§ **Supplied text**

== == ==

Well, Fort Lauderdale apparently wants to repeat that nationally embarrassing boondoggle. After the city's so-called homeless hate law was nationally ridiculed for being spiteful and mean, the city commission will consider passing an amended version of that same law at its meeting tomorrow night.

In a memo to the commission, City Manager Lee Feldman wrote that the new crackdown was allegedly written in the name of safeguarding "the health, safety, morals, and general welfare of the residents and visitors of the City of Fort Lauderdale, as well as protecting individuals’ freedom of speech, assembly, and association."

Mayor Jack Seiler did not immediately respond to an email and phone call to his office. An assistant in Feldman's office referred New Times to city spokesperson Chaz Adams, who did not immediately respond to an email.

But groups that feed the homeless in the city, such as Food Not Bombs, have already warned that the law is little more than a "sharing ban v2." Due to pending lawsuits, the original 2014 "sharing ban" is not being enforced. (A Food Not Bombs representative declined to speak to New Times because of ongoing litigation with the city.)

The new ordinance comes two months after the city reported itself to the Florida Department of Health in order to justify bulldozing a homeless encampment in Stranahan Park. (The city claimed the park was infested with rats, which might or might not have been true, but the complaint actually came from one of the city's own employees.) After homeless residents lost laptops, birth certificates, passports, and other vital belongings in the raid, the American Civil Liberties Union sued the city. That suit remains open.

But an ACLU lawsuit has not stopped the city from continually threatening to confiscate the belongings of displaced people and apparently pitching an entirely new version of the much-ballyhooed food-sharing ban.

The original 2014 law banned food-sharing events that were within 500 feet of residential properties, prohibited more than one sharing event to take place on a city block, forced sharing groups to warm food to specific temperatures, and outlawed giving food away without also providing bathrooms, hand-washing facilities, and trash cans for the homeless. (The rule exempted indoor sharing events from many of those restrictions.)

The proposed rules are nearly identical to the original, albeit slightly less severe: The new ordinance doesn't mandate bathroom and hand-washing facilities and technically doesn't set temperature guidelines for food preparers. The new rule does, however, include a provision forcing charitable groups to "have adequate storage of food from the time of preparation to the time of service."

Most notable, the new version, like the original, stipulates that if groups want to share food outdoors, they must obtain written consent from whoever owns the property where the food-sharing will take place. In Fort Lauderdale, the majority of sharing events take place on city-owned land: If passed, the ordinance would force charities to get written approval from city officials before offering the most downtrodden members of society a tray of baked ziti.

The original rule was proposed alongside a chunk of other laws designed to criminalize the act of being homeless. The laws outlawed placing bags on the ground, sleeping in public, and other acts that are simply unavoidable if you don't have a roof to sleep under.

The original ban passed at an October 21, 2014 city commission meeting, where scores of protesters asked Mayor Seiler and the commissioners how they could live with themselves.

"Hey, Jack, what do you say? How many homeless did you starve today?" protesters chanted, according to the Sun Sentinel.

== == ==

§ **The data**
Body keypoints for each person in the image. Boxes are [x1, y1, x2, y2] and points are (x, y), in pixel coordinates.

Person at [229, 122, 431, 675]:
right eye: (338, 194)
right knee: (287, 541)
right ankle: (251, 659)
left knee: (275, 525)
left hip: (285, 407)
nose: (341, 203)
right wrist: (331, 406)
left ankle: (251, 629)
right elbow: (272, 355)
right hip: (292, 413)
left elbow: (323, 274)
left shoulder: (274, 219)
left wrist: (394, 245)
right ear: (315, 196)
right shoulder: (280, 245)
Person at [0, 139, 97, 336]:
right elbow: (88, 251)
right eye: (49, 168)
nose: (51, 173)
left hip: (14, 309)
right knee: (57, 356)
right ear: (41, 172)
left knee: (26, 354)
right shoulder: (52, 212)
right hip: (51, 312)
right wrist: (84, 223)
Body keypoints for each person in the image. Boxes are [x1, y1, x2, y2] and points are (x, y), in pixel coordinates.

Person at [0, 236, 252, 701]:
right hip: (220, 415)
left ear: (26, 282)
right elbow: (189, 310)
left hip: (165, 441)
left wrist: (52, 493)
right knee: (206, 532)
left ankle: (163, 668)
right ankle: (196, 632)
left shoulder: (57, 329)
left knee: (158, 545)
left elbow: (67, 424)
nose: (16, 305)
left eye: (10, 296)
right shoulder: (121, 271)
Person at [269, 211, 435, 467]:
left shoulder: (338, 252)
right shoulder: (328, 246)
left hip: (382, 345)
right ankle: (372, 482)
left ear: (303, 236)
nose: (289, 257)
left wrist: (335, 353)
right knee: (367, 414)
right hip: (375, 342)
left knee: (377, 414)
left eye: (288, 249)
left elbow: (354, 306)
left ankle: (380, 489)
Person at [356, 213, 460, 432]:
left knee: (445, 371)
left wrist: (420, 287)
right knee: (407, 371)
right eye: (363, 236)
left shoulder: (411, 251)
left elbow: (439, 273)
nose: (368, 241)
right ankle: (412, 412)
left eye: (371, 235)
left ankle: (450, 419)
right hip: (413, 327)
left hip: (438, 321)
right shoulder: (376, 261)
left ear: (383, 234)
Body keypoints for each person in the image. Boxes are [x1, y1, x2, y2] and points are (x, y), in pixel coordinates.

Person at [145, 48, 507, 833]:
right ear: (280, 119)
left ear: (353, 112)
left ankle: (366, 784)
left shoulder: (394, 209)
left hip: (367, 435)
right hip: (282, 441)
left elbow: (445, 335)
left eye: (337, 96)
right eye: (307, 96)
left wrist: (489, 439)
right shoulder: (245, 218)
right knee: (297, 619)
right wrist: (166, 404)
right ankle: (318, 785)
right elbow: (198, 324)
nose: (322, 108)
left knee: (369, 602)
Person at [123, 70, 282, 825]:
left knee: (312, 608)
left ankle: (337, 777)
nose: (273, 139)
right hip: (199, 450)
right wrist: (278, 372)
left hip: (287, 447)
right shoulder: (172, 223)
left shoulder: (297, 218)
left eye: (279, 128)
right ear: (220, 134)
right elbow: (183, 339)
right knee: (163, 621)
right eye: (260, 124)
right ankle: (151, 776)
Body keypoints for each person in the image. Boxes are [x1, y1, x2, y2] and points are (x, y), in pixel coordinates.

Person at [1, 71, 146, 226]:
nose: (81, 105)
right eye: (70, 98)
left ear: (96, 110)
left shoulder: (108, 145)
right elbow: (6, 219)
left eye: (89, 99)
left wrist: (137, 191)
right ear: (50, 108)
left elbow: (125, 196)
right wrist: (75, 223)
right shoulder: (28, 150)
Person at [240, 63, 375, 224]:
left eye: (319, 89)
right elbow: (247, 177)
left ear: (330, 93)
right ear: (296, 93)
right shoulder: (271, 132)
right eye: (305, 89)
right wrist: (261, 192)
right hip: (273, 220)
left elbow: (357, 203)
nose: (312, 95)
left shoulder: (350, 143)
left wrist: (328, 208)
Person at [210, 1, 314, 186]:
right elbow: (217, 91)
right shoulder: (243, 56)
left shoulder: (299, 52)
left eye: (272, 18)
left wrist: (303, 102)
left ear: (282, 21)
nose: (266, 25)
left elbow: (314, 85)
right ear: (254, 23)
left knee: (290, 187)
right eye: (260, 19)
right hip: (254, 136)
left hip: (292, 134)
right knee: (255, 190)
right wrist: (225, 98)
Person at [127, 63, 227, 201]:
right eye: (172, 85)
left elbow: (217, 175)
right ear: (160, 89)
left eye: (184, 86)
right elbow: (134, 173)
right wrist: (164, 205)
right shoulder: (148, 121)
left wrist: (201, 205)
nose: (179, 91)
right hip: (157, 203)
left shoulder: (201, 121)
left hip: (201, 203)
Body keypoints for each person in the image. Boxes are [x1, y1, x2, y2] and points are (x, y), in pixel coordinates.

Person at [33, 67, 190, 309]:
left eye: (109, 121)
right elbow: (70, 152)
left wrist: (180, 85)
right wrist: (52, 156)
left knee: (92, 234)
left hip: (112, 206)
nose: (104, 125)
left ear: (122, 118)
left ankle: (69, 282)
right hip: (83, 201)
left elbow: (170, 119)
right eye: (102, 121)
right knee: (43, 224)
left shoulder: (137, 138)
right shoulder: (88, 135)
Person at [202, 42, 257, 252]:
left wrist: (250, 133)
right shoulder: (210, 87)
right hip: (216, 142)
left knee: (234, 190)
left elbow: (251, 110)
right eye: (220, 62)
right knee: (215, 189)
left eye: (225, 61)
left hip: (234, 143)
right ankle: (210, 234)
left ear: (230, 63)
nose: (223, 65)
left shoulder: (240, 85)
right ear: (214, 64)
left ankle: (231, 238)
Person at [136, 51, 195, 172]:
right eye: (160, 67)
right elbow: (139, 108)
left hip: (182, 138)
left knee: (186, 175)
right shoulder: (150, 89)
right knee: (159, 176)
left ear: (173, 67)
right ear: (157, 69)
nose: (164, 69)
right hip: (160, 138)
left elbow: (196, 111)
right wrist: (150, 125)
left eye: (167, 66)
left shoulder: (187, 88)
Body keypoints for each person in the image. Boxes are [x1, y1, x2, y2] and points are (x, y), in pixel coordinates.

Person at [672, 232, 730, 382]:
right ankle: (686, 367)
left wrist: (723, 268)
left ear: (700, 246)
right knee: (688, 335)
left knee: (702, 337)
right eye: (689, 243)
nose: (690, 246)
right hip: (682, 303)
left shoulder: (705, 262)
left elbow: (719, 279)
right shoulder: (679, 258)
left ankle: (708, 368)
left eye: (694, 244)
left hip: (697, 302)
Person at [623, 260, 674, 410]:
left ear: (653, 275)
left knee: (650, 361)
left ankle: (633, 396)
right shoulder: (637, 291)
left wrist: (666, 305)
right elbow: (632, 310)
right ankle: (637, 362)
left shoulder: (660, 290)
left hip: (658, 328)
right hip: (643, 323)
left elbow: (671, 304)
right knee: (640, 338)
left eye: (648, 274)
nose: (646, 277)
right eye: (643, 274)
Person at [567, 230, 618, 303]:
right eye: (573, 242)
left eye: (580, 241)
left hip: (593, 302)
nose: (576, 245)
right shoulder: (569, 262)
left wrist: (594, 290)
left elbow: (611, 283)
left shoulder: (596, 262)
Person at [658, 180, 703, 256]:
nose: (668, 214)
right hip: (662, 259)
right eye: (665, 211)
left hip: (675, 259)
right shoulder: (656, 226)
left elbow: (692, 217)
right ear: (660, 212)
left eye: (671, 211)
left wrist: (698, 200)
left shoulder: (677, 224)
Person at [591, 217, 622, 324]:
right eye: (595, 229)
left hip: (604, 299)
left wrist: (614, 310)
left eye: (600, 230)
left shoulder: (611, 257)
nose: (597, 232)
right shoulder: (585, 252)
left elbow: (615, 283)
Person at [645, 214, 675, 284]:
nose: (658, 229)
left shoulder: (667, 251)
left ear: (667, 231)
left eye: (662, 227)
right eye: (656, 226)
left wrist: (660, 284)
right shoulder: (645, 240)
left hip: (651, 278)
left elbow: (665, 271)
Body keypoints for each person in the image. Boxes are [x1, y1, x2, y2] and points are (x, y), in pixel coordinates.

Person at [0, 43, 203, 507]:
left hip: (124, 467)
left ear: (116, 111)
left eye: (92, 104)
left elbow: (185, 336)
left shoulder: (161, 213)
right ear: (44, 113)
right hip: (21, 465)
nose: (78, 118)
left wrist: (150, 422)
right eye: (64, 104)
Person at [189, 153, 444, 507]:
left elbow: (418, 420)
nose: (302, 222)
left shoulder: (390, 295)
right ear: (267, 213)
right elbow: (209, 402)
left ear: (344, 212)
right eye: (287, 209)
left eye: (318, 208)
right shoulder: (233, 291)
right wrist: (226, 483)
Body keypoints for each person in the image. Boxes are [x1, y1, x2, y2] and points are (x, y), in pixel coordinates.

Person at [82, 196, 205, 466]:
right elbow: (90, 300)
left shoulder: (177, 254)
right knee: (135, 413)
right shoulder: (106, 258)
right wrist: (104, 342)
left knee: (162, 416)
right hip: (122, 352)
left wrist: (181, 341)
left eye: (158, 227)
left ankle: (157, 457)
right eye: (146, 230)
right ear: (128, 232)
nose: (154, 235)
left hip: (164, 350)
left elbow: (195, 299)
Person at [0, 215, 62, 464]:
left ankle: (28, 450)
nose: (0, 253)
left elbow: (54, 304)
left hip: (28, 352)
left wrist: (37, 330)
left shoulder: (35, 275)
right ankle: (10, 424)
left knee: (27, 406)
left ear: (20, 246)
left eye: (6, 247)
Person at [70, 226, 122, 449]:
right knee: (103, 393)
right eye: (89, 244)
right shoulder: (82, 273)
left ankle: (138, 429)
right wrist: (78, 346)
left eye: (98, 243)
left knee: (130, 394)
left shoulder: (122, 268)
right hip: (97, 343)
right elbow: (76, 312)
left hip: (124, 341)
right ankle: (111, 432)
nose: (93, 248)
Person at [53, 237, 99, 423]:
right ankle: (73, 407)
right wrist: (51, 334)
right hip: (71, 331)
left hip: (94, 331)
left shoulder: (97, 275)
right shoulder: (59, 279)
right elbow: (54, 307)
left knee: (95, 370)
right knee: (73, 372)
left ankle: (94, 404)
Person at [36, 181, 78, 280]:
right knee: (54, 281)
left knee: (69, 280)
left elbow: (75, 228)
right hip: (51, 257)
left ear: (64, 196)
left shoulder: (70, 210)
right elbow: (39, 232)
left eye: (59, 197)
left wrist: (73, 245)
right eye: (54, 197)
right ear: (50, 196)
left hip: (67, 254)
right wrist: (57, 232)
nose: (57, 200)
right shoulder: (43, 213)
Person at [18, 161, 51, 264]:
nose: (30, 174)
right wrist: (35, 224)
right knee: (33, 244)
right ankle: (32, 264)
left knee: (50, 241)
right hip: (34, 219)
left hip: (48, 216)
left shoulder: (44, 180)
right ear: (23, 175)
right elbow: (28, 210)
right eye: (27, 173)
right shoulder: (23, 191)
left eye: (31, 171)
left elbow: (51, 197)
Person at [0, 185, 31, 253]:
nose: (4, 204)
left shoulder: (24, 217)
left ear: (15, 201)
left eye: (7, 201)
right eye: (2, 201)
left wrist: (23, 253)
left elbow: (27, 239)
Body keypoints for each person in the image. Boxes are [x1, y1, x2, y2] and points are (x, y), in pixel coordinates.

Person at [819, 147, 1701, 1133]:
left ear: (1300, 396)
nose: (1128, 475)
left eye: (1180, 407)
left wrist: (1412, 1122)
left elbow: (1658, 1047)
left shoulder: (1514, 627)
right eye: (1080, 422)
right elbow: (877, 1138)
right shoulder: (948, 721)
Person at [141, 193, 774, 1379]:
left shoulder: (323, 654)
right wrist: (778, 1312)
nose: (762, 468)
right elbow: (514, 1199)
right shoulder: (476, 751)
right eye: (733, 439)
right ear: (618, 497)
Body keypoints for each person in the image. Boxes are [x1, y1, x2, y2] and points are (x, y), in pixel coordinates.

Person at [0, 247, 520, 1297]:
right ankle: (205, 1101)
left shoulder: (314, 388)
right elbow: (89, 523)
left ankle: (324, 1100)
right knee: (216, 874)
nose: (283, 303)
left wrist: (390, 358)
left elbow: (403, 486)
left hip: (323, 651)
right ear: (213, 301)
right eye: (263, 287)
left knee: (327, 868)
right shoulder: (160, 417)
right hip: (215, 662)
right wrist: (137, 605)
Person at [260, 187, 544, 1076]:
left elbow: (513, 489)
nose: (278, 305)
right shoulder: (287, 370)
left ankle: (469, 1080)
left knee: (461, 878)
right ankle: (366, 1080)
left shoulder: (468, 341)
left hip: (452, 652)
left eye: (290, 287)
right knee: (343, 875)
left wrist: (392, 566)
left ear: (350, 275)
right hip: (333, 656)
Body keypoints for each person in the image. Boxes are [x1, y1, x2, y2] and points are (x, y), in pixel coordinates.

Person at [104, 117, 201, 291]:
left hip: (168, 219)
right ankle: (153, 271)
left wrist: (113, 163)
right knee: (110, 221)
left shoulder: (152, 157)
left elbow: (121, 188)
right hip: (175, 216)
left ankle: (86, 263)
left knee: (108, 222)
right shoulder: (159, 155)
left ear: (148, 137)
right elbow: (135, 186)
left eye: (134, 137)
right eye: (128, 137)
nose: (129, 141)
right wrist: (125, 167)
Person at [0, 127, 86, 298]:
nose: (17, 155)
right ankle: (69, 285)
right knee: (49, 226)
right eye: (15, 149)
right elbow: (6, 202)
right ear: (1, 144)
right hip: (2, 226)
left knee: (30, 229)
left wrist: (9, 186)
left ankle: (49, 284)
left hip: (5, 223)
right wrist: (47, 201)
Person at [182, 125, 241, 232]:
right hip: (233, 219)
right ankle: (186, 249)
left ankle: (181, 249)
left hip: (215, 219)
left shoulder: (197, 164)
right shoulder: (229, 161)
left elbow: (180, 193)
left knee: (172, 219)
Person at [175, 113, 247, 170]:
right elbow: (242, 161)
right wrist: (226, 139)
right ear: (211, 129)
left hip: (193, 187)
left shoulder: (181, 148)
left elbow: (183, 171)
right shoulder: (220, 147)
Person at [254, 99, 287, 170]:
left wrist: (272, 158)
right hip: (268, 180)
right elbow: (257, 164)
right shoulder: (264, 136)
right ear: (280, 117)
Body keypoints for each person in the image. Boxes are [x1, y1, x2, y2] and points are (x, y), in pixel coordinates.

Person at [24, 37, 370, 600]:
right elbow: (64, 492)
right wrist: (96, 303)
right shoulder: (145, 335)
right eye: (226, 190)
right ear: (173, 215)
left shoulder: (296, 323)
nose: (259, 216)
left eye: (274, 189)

== == ==

§ **About this task**
Repeat, word for word, the passage from the Fort Lauderdale food-sharing article above that begins with the words containing "Most notable, the" and ends with "live with themselves.".

§ **Expected answer**
Most notable, the new version, like the original, stipulates that if groups want to share food outdoors, they must obtain written consent from whoever owns the property where the food-sharing will take place. In Fort Lauderdale, the majority of sharing events take place on city-owned land: If passed, the ordinance would force charities to get written approval from city officials before offering the most downtrodden members of society a tray of baked ziti.

The original rule was proposed alongside a chunk of other laws designed to criminalize the act of being homeless. The laws outlawed placing bags on the ground, sleeping in public, and other acts that are simply unavoidable if you don't have a roof to sleep under.

The original ban passed at an October 21, 2014 city commission meeting, where scores of protesters asked Mayor Seiler and the commissioners how they could live with themselves.